Crime, Aboriginality and the Decolonisation of Justice explores contemporary strategies which might reduce the extraordinary levels of imprisonment and victimisation suffered by Aboriginal people in Australia. These are problems that continue to rise despite numerous inquiries and reports.
The book argues that the key factor in resolving these problems is investment in Aboriginal-owned and controlled justice, and justice-related processes, and focuses on how goals of reduced levels of imprisonment and victimisation of Aboriginals might be achieved. It explores the potential for ‘hybrid’ initiatives in the complex ‘liminal’ space between Aboriginal and non-Aboriginal domains, for example, Aboriginal community/night patrols, community justice groups, healing centres and Aboriginal courts. This new edition covers emerging issues such as Foetal Alcohol Spectrum Disorders (FASD) in the context of the role being played by Aboriginal women in creating new engagement strategies that bring together clinicians, lawyers and police to deal with the problem through locally managed alternatives to the formal justice system and reports on the consequences of the Commonwealth Government's contentious 'intervention' in remote Northern Territory communities in 2007.
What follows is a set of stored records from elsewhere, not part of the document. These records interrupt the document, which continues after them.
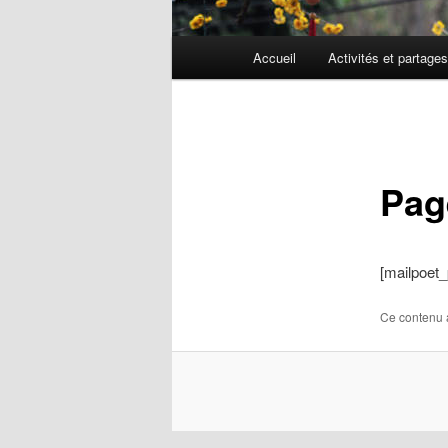
Menu
Accueil
Activités et partages
principal
Navigation
des
articles
Pag
[mailpoet
Ce contenu 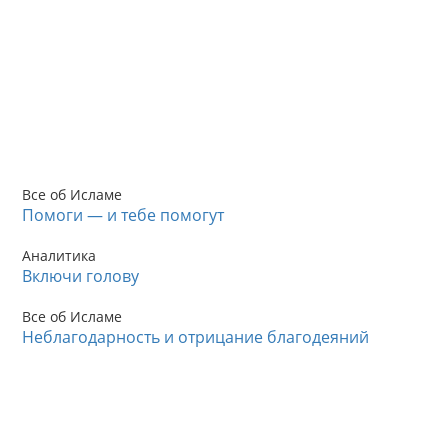
Все об Исламе
Помоги — и тебе помогут
Аналитика
Включи голову
Все об Исламе
Неблагодарность и отрицание благодеяний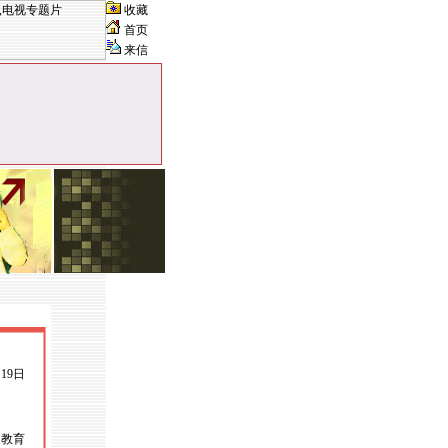
收藏
首页
来信
月19日
由教育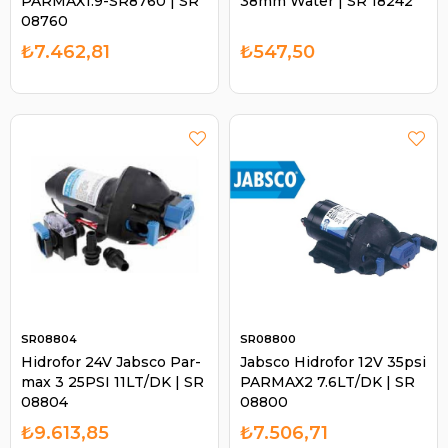
PARMAX1.9-SR8760 | SR
38mm Water | SR 18242
08760
₺7.462,81
₺547,50
SR08804
SR08800
Hidrofor 24V Jabsco Par-
Jabsco Hidrofor 12V 35psi
max 3 25PSI 11LT/DK | SR
PARMAX2 7.6LT/DK | SR
08804
08800
₺9.613,85
₺7.506,71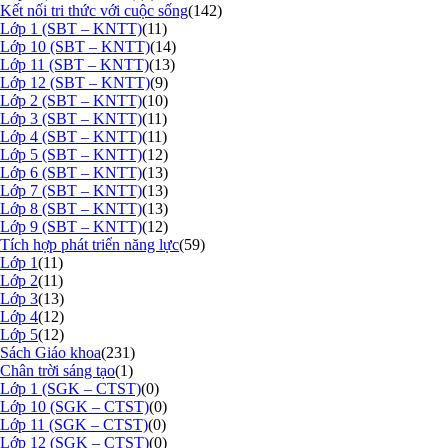
Kết nối tri thức với cuộc sống
(142)
Lớp 1 (SBT – KNTT)
(11)
Lớp 10 (SBT – KNTT)
(14)
Lớp 11 (SBT – KNTT)
(13)
Lớp 12 (SBT – KNTT)
(9)
Lớp 2 (SBT – KNTT)
(10)
Lớp 3 (SBT – KNTT)
(11)
Lớp 4 (SBT – KNTT)
(11)
Lớp 5 (SBT – KNTT)
(12)
Lớp 6 (SBT – KNTT)
(13)
Lớp 7 (SBT – KNTT)
(13)
Lớp 8 (SBT – KNTT)
(13)
Lớp 9 (SBT – KNTT)
(12)
Tích hợp phát triển năng lực
(59)
Lớp 1
(11)
Lớp 2
(11)
Lớp 3
(13)
Lớp 4
(12)
Lớp 5
(12)
Sách Giáo khoa
(231)
Chân trời sáng tạo
(1)
Lớp 1 (SGK – CTST)
(0)
Lớp 10 (SGK – CTST)
(0)
Lớp 11 (SGK – CTST)
(0)
Lớp 12 (SGK – CTST)
(0)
Harry Blagg disputes the relevance of the western, urban, criminological paradigm to the Aboriginal domain, and questions the application of both contemporary innovations such as restorative justice and mainstream models of policing. He also refutes allegations that Aboriginal customary laws condone violence against women and children, pointing to the wealth of research to the contrary, and suggests these laws contain considerable potential for renewal and healing. This book maintains that unresolved questions of colonisation, decolonisation and sovereignty lie at the heart of debates about criminal justice in post-colonial Australia.